Let me, instead, show you a Youtube video of a self-professed “psychic” as randomly chosen sample of the sort of nonsense that is being perpetuated online. She is (as she says), “one of many, many people who talk to angels.” Note that what she calls “research” any scientists would consider self-delusion. It’s a tough piece to listen to and I couldn’t handle all the claptrap in one sitting, so feel free to turn it off at any point you get intellectually nauseous:
[youtube=”http://www.youtube.com/watch?v=PfTnwFpSqhI”]
And let me end with this video by Michael Shermer on why people believe weird and improbable things:
[youtube=”http://www.youtube.com/watch?v=8T_jwq9ph8k”]
Ian, in your personal quest for enlightnement you appear to have graduated from the Mail to the Guardian. Congratulations!

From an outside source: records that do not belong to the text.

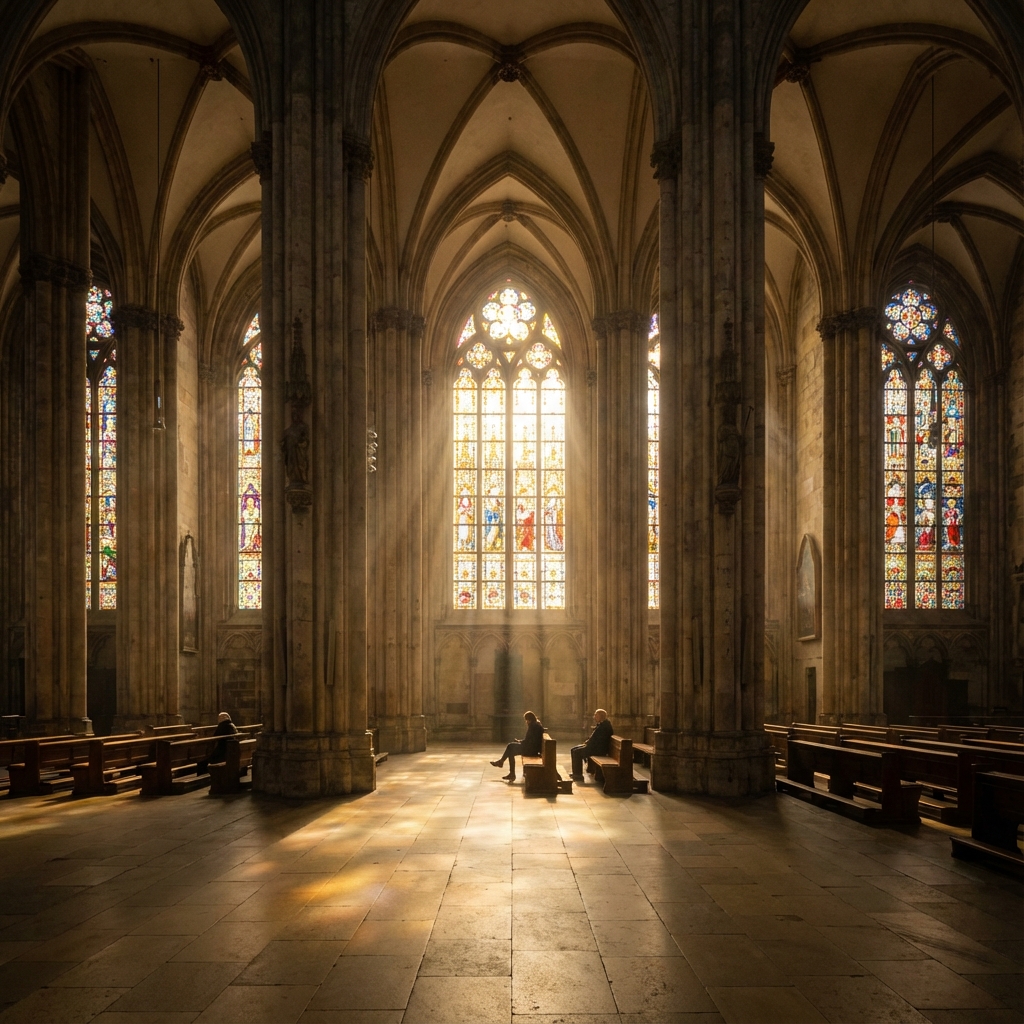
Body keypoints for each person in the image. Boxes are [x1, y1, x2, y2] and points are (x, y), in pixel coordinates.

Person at [490, 711, 544, 782]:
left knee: (510, 746)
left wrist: (520, 742)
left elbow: (529, 741)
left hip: (530, 750)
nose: (526, 722)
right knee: (511, 750)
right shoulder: (536, 725)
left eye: (526, 720)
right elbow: (530, 740)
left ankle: (504, 765)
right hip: (532, 748)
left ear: (529, 719)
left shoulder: (533, 726)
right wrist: (520, 741)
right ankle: (507, 769)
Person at [571, 709, 613, 780]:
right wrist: (588, 742)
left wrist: (588, 744)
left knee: (576, 752)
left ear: (601, 716)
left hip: (598, 750)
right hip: (596, 747)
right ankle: (576, 773)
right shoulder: (603, 724)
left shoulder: (604, 726)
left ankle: (578, 775)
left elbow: (598, 740)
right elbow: (596, 738)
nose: (594, 717)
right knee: (573, 749)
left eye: (596, 715)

Your comments about seeing a friend (Mike, you call him?) succumb to this claptrap struck a chord with me. I too had such a friend many years ago. He seemed smart and knowledgable in the fields of science and engineering, but apparently believed any superstitious nonsense that came his way. And then it finally dawned on me; he was doing it to pick up women! This revelation came after watching him at work in a bar, nodding sympathetically as some poor girl gushed out the details of her latest tarot reading or reiki massage or crystal session or whatever. I confronted him about it of course, and he didn’t deny it, the bastard!
Well, my friend Mike was recently married, so I doubt he’s doing it to attract women. I can’t speak to his motives, since he hasn’t shared them with me. No matter what the reasons, whether he falls for New Age “psychics” or fundamentalism, I feel it is my duty to try to toss him a lifeline before he goes shopping for crystals or tarot sets or Justin Bieber albums.